Activity: Below are records; count the lines among them that include the string "owner", and state only the number.

━━━━━━━━

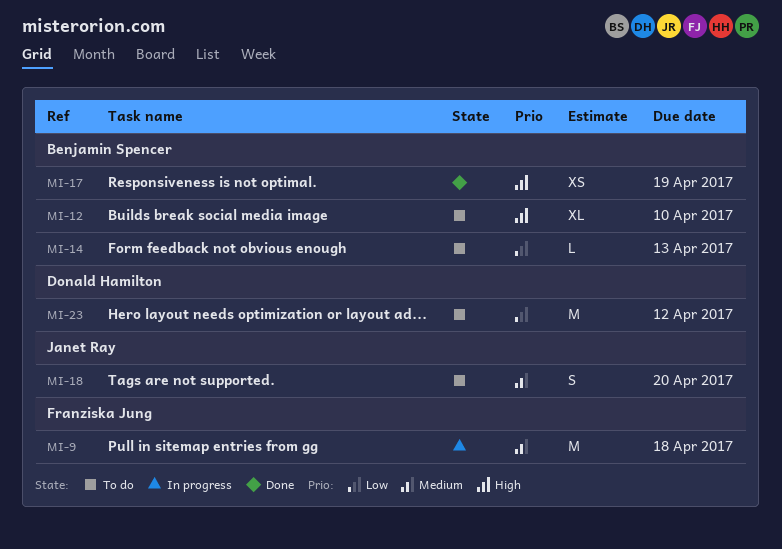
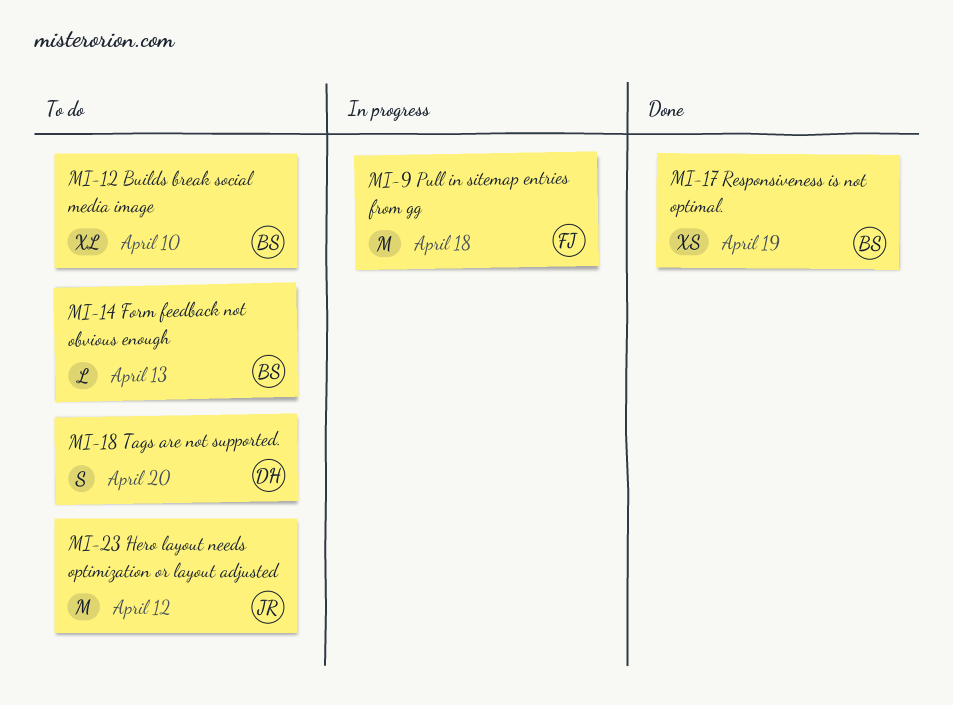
MI-18, owner: Janet Ray -> Donald Hamilton
MI-23, owner: Donald Hamilton -> Janet Ray

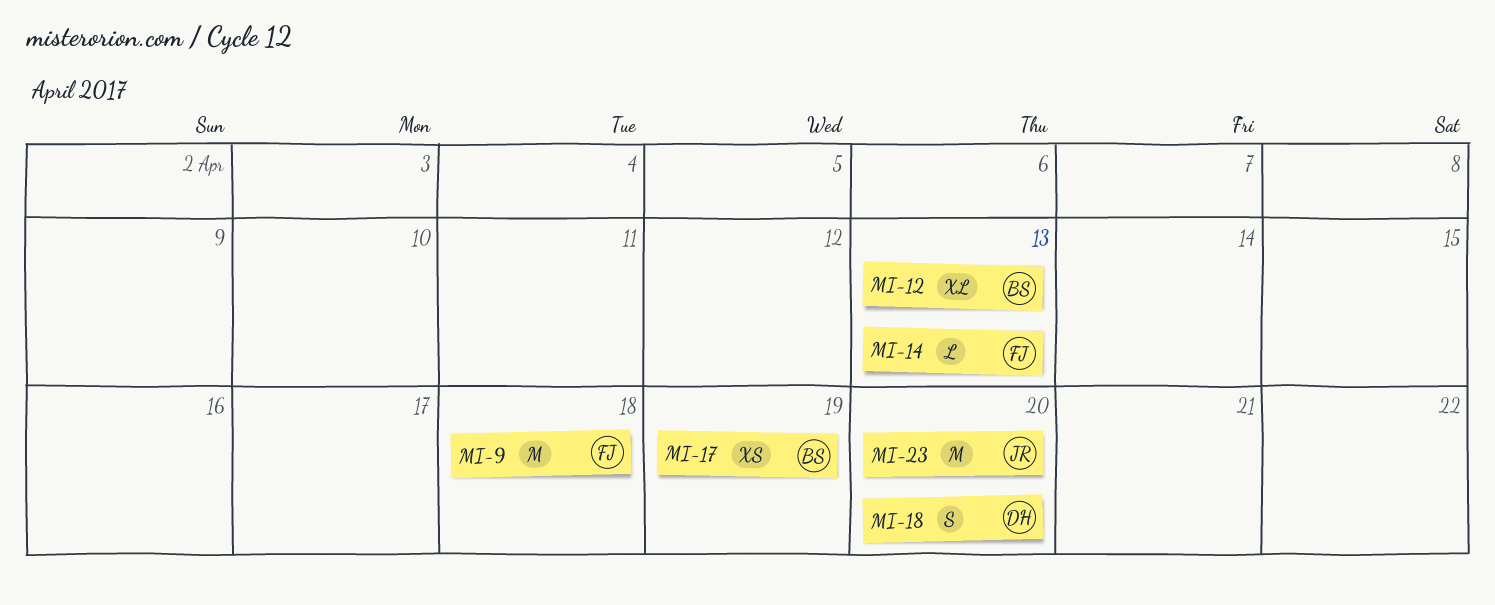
MI-12, due: Apr 10 -> Apr 13
MI-14, owner: BS -> FJ
MI-23, due: Apr 12 -> Apr 20

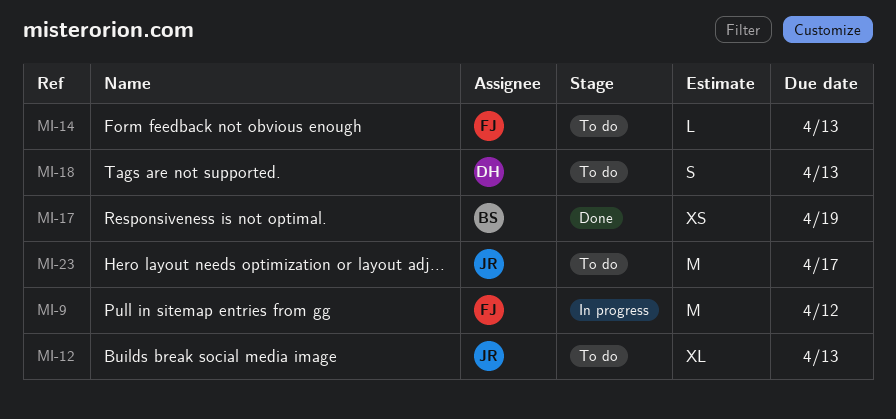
MI-9, due: Apr 18 -> Apr 12
MI-12, owner: BS -> JR
MI-18, due: Apr 20 -> Apr 13
MI-23, due: Apr 20 -> Apr 17

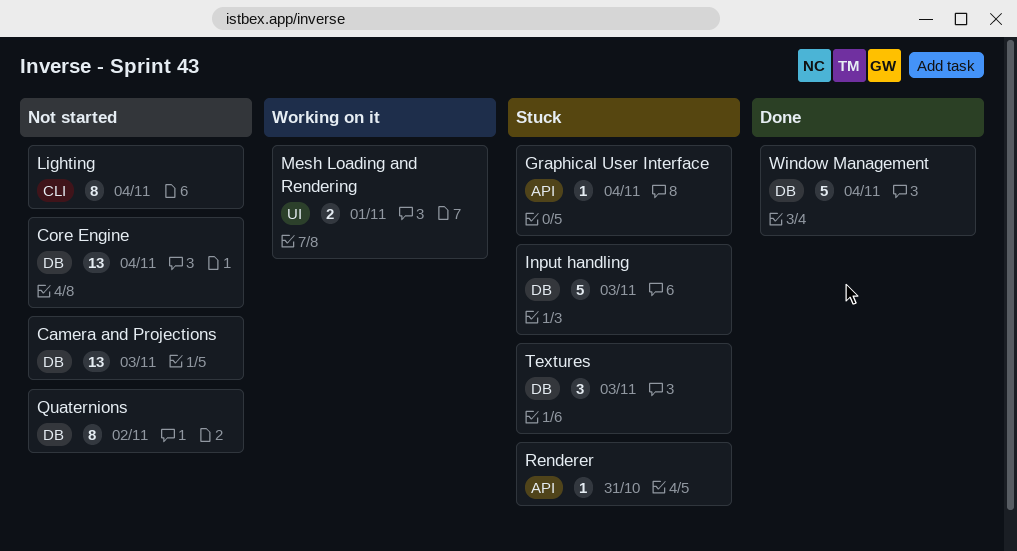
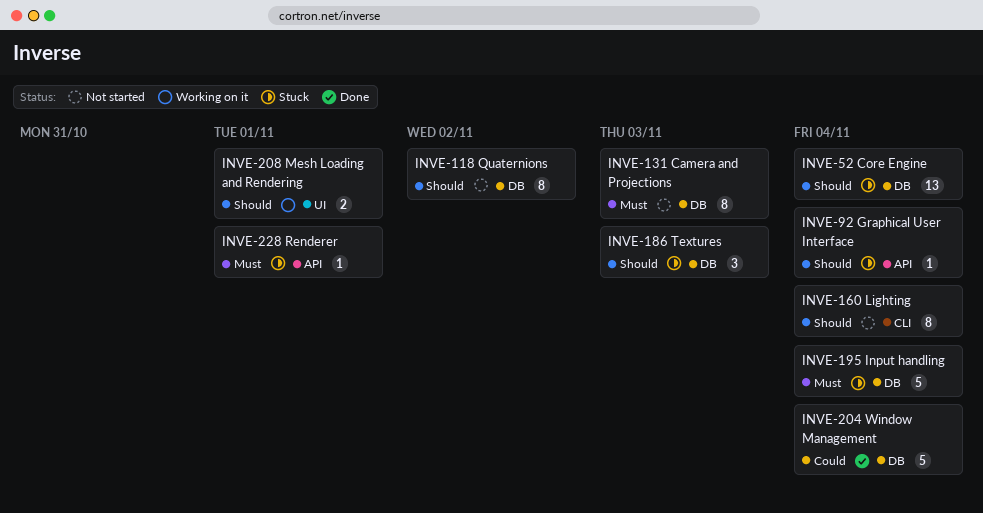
Camera and Projections, estimate: 13 -> 8
Core Engine, status: Not started -> Stuck
Input handling, due: Nov 3 -> Nov 4
Renderer, due: Oct 31 -> Nov 1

━━━━━━━━

Result: 4